If this show was made 10-15 years ago, it would have been a cult hit that would be forever remembered on Shows Cancelled Too Soon lists. But we live in an age in which we’re being inundated with shows that are funnier, more diverse, better written and better acted. Netflix is really making a push for more original content. By and large, they’re doing a great job. But this show feels much more like quantity than quality.
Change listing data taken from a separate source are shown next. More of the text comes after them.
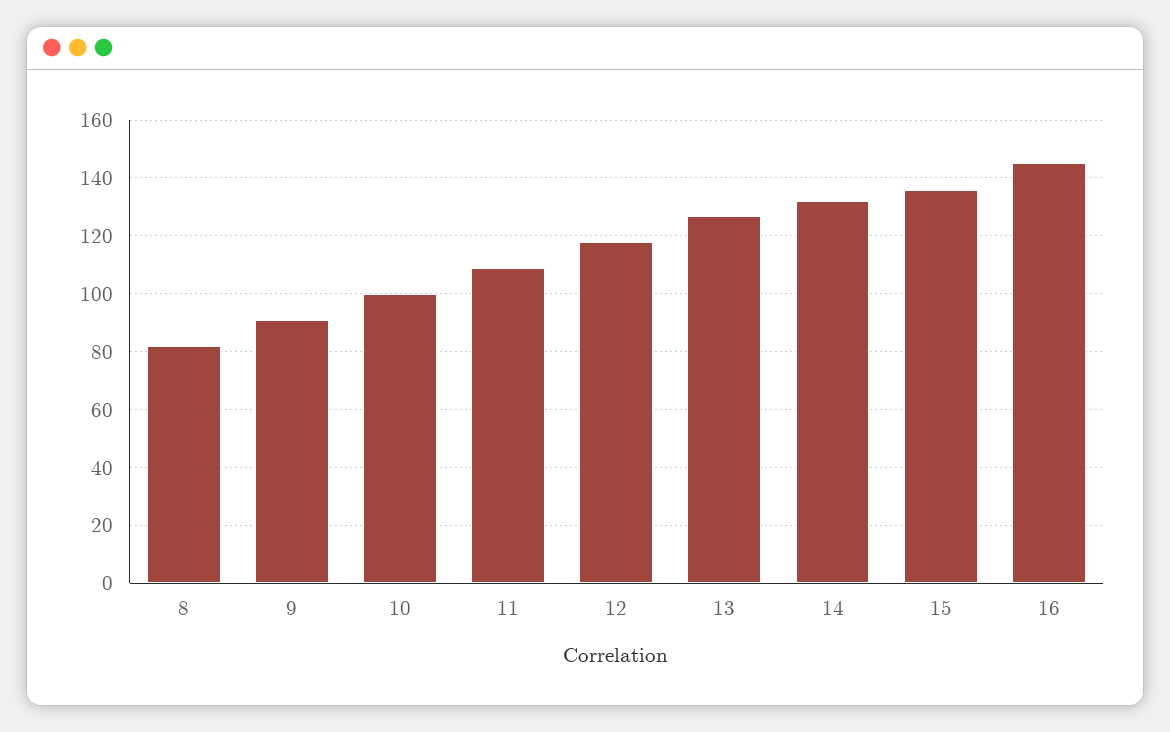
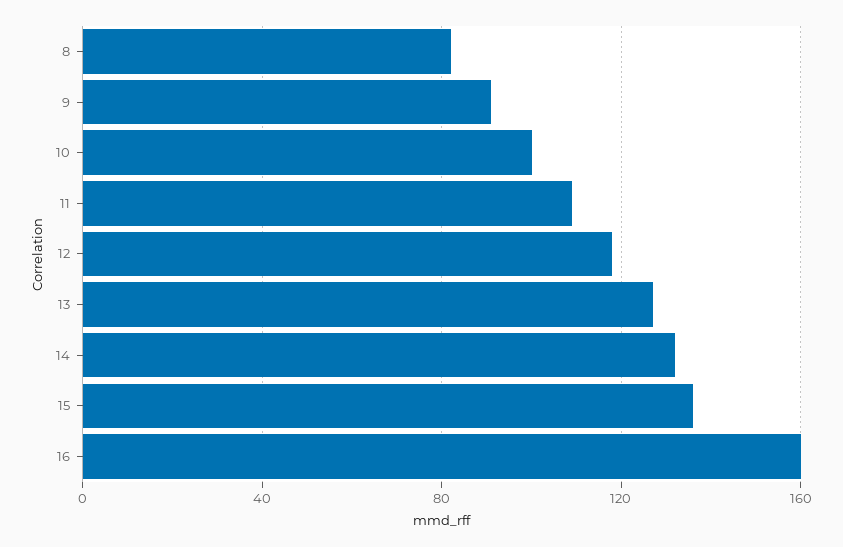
  {
    "8": 80,
    "9": 90,
    "10": 100,
    "11": 110,
    "12": 120,
    "13": 125,
    "14": 130,
    "15": 135,
-   "16": 145
+   "16": 160
  }

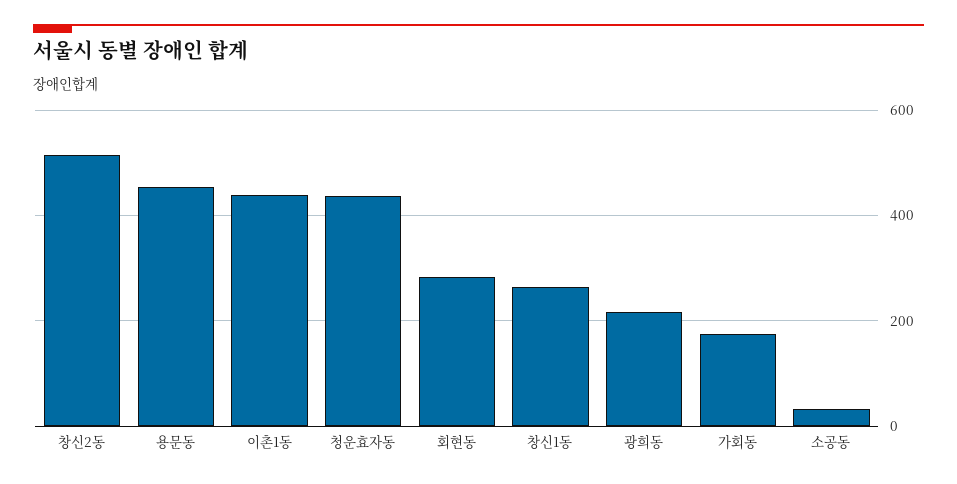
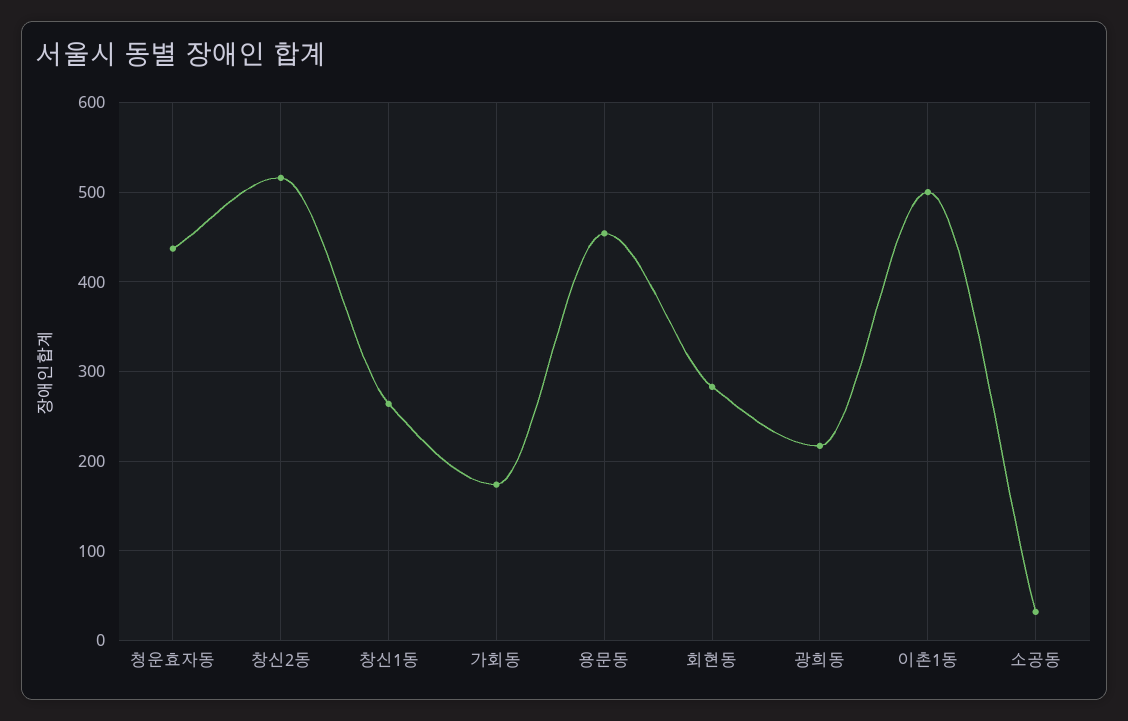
  {
    "창신2동": 520,
    "용문동": 450,
-   "이촌1동": 440,
+   "이촌1동": 500,
    "청운효자동": 440,
    "회현동": 280,
    "창신1동": 260,
    "광희동": 220,
    "가회동": 170,
    "소공동": 30
  }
It was a nice try, but Love sucks.
BETTER CALL SAUL
The Breaking Bad spin off was better than I could have imagined when it debuted last year, instantly becoming must-watch TV. Season 2 has started a little slower, but it’s still one of my favorite things on right now.
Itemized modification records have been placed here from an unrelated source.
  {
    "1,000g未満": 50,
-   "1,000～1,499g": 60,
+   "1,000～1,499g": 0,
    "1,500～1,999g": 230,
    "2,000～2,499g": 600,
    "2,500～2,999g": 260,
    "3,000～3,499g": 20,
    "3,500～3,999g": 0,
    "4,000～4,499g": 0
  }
Saul (or Jimmy, as he’s currently know), is trying to make it as a by-the-book lawyer working on the massive Sandpiper lawsuit. While it’s interesting to watch Saul try to fit within the uncomfortable confines of a normal job, a lawsuit about old people being charged slightly more than they should be isn’t super great TV. Bob Odenkirk’s terrific performance and a few deviations into the lives of minor characters have helped keep the season more intriguing, but it has yet to meet the expectations set by its predecessor.
The one thing that has continued to improve is Mike’s story line. For as compelling as it was to see Jesse and Walt slowly devolve into monsters they never thought they were capable of being, it’s almost more interesting to watch Mike fend off the temptation to do what he’s best at but knows is morally irreprehensible. If Mike had his way there would be no show, because everyone would already be dead.
I fully expect a dramatic turning point some time the season, something to really make people jump up from their couches. But for now I am very much enjoying the slow, campy ride of AMC’s best show.
THE WALKING DEAD
I am trapped in a metaphorical zombie apocalypse. No matter how far I run or how much I try to ignore it, The Walking Dead and its massive popularity always catch up to me, methodically chasing me down after weeks of pretending it doesn’t exist. This. Is. Not. A. Good. Show. But here is my review.
I don’t really do episode-by-episode reviews of anything, because 1. I rarely watching something the night it debuts, and 2. I tried doing that with this show and it almost drove me insane. Nothing ever changes with The Walking Dead, so it makes reviews really difficult.
Sure, I can write about how Carl got shot in the eye (and was perfectly fine), or how so and so was almost killed by a zombie (but was perfectly fine), or about how these characters have been without running water, make up and razors for years (but all look perfectly fine). But why? The Walking Dead is popular for the same reason Law & Order has been on since the Great Depression. People like TV that’s easy to watch, that’s predictable, and this is the most predictable show on right now.
A small silver lining could be the Neenan character, who will be introduced at the end of this season. In the comics, he is a wonderful character. Funny, charming, unhinged – he really revamped the series. Hopefully he can do the same for the show, because I might actual start turning into a zombie if I have to keep reviewing a show that never changes.
I would rather write a review for every minute of The Walking Dead than even pretend I would ever watch this abomination of a show. Netflix should be ashamed of itself.